··· Document segment

Dribblets around the web today. First Wolcott:

Yesterday, on one of the network news broadcasts (I was channel surfing so fast I’m not sure which of the big three it was), there was a report on the civilian reaction in Beirut to the attacks which showed a young Lebanese mother in headscarve, who with her children had fled from their home to safe haven, arguing that they–Hezbollah–should return the two soldiers, it wasn’t worth all the misery that was being inflicted on everyone. Whereupon a burly older man, hearing her criticism, bulled forward and angrily reprimanded, asking (demanding) to know why she was talking this way to the press, and displaced her in the camera frame to hold forth and spout defiance-militance-whatever.

It was an instructive moment, the male prerogative chestily asserting and inserting itself, and a dramatic reminder that although wars and organized violence have their social-national-ethnic-religious-tribal vectors, they are also brute expressions of patriarchal force…male arrogance and insanity sheathed in metal. The mother was sensibly, rationally decrying the cost of conflict on the lives of her children and other civilians, while the older man (a stranger? a relative?–it wasn’t clear) was trying to squelch such talk as ignorant and disloyal. He was the stand-in for every other male blowhard (on every side of the debate) who thinks he knows best and loves to hear himself talk tough. Meanwhile, the children are weeping, or being pulled in bloody pieces out of smoking debris.

And then a bit from a Doris Lessing intro to Lawrence’s Lady Chatterley’s Lover:

“We are among the ruins,” says Lawrence, opening the tale which is supposed to be all about sex, and announcing what I think is the major theme of the novel, usually overlooked. It is permeated with the first world war, the horror of it. And against the horrors, the rotting bodies, the senseless slaughter of the trenches, the postwar poverty and bleakness – against the cataclysm, “the fallen skies”, Lawrence proposes to put in the scales love, tender sex, the tender bodies of people in love; England would be saved by warm-hearted fucking.

Now, looking back from our perspective of over 60 years after that second terrible war, we see Mellors, who was a soldier in India in the first world war, and Constance Chatterley with her war-crippled husband, clinging on to each other, and just ahead the next war that would involve the whole world.

It is not that, once having seen how war overshadows this tale, threatens these lovers, the love story loses its poignancy, but for me it is no longer the central theme, despite what Lawrence intended. Now I think this is one of the most powerful anti-war novels ever written. How was it I had not seen that, when I first read it?

······

- **Exercises to complete**:
**a)** Say whether each statement agrees with the post on war and Lady Chatterley's Lover, answering yes or no and quoting the deciding words: (i) the post identifies the older man as the mother's relative; (ii) Mellors served as a soldier in India in the first world war; (iii) Lessing still regards the love story as the central theme.
**b)** Write the next part of the post on war and Lady Chatterley's Lover, picking up after its final sentence.

··· Data block

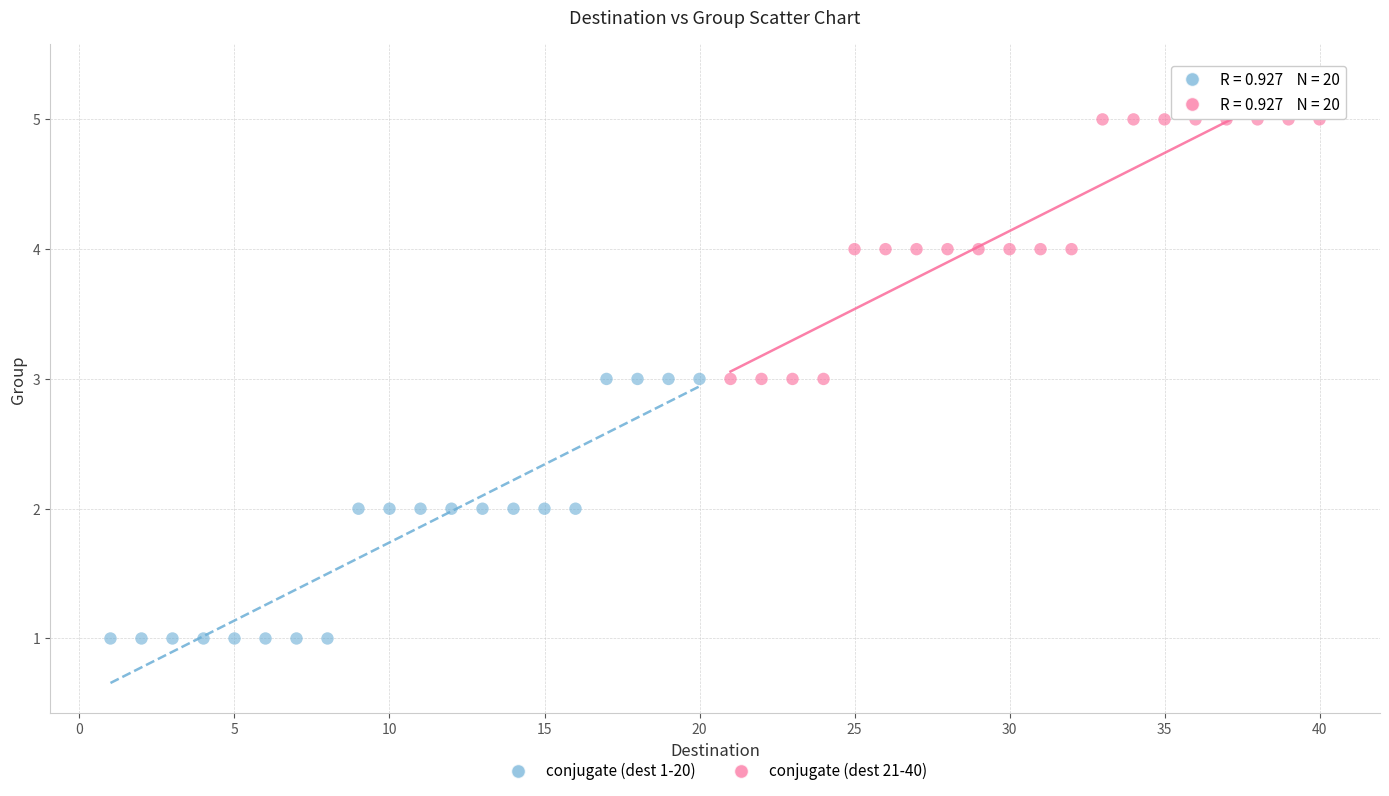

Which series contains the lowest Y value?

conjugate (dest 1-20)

······

- **Task results**:
**a)**
(i) No: "a stranger? a relative?–it wasn’t clear"
(ii) Yes: "Mellors, who was a soldier in India in the first world war"
(iii) No: "for me it is no longer the central theme"

**b)**
I find myself increasingly oriented toward a strongly pacifist position. Not how I used to think of things. I was, of course, against (the) war, but not quite on the grounds of opposing war in general. Just didn’t think through things that way. Or perhaps it was there, but not quite on the surface yet. There are, of course, troubling ramifications for those who both unequivocally reject violence and who feel that the monopolization of violence is one of the working principles of an order that they work (in their microscopic, nearly useless way) to reject or overcome. Holidays for MLK, but not X. Kudos and perhaps a statue for those who advocate non-violence response to the violence of the system… prison, death, and the memory hole for those who resort to extreme measures.

And while Wolcott’s reading of the scene is gratingly “essentialist,” or so we’ve learned to call such a thing, I’m not sure that the point doesn’t hold.

I am not sure that spending more time raising my child than, say, might have been expected of me given my upbringing – not sure that dad ever once changed my diaper – very strict division of labor in that household – doesn’t have a huge amount to do with this. While our deal isn’t quite 50/50, its way closer to that than 0/100. And when you get tied up in the daily affairs of managing a small life, ensuring its fed and sleeps and is warm and happy and doesn’t injure itself by tossing itself off the sofa – it is a bit tougher to think in the abstract way that is perhaps required to come up with a plan, toward whatever end, that involves the letting of blood, the destruction of habitats, the creation of refugees (can you even imagine this? being a refugee? I cannot… I am angry when the internet goes down, when we can’t decide what to have for dinner…)

Or maybe it is the child has finally allowed me some perspective on my own makeup and behavior. I’ve a thread of hot and violent anger that runs right through the middle of me. Has something – maybe everything – to do with the way that I was brought up. Not an abusive household, at least not physically, but one that wore its awkward, ambivalent relationship to its own class transition – basically an escape from deeply provincial proletarian status and an attitude toward violence that really or in retrospect seems to have been attached to that status – on its sleeve. Granddad was the pilot and captain of a Lancaster bomber in WWII at the age of 18 or so – lied about his age to get into the RAF (the RCAF wasn’t formed at the opening of hostilities, apparently). Came home a hero to sweep up at the corn oil plant, drink himself into a diabetic stupor (lost his leg – all I remember of him, really, was his false leg…), marry a wife and bear children all of whom he would rather less than intermittently, and coach (and, I imagine, beat) my father into become a “tough” hockey defenseman, eventually offered a contract by an NHL team, which he turned down to attend university – first, of course, in the family.

I am not as tough or violent as my father, but live in reaction to / repetition of his toughness, his violence, just as he did with his father.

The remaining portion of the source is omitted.